__Required action__: Which lines of the entries below include "moved"? List them all.

__Material to process__:
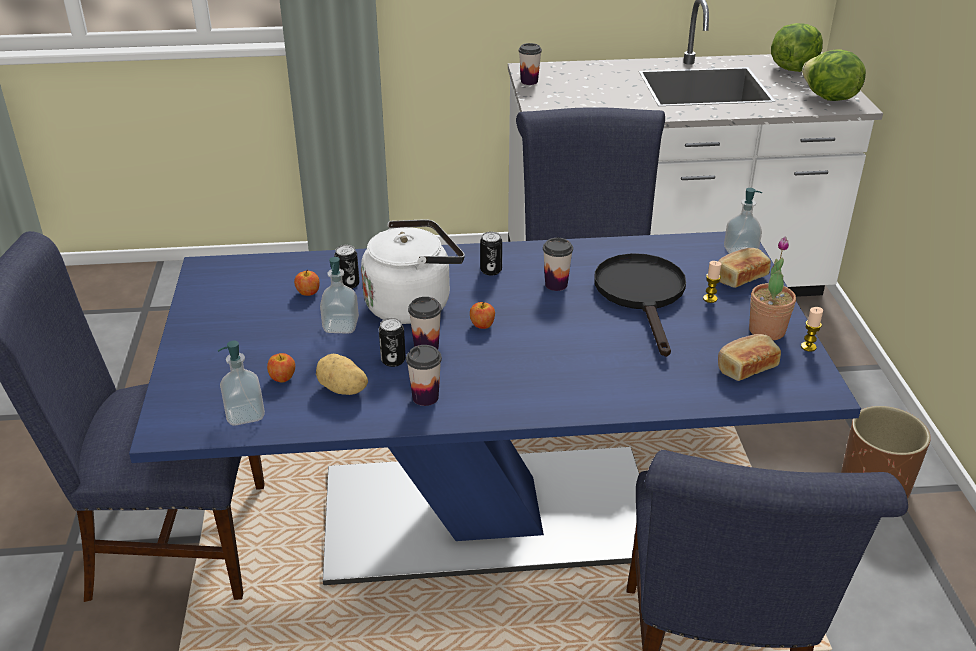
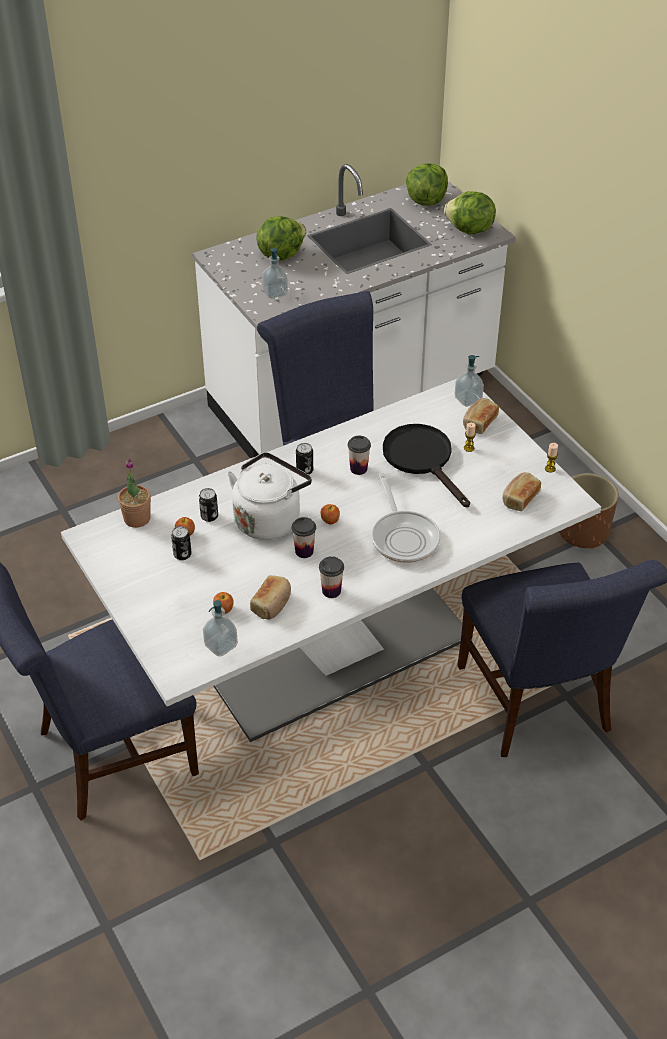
camera: 25 degrees left, 10 degrees up
blue dining table [129,232,861,585] -> white dining table [61,378,601,742]
potato [316,354,368,395] -> bread [250,575,291,620]
soap dispenser [320,257,359,334] -> soap dispenser moved to [262,248,288,299]
can [379,318,406,367] -> can moved to [171,526,192,560]
cup [519,43,542,85] -> none
potted plant [749,237,796,340] -> potted plant moved to [118,459,151,528]
none -> lettuce [256,216,306,260]
none -> frying pan [372,473,440,563]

__Solution for this exercise__:
soap dispenser [320,257,359,334] -> soap dispenser moved to [262,248,288,299]
can [379,318,406,367] -> can moved to [171,526,192,560]
potted plant [749,237,796,340] -> potted plant moved to [118,459,151,528]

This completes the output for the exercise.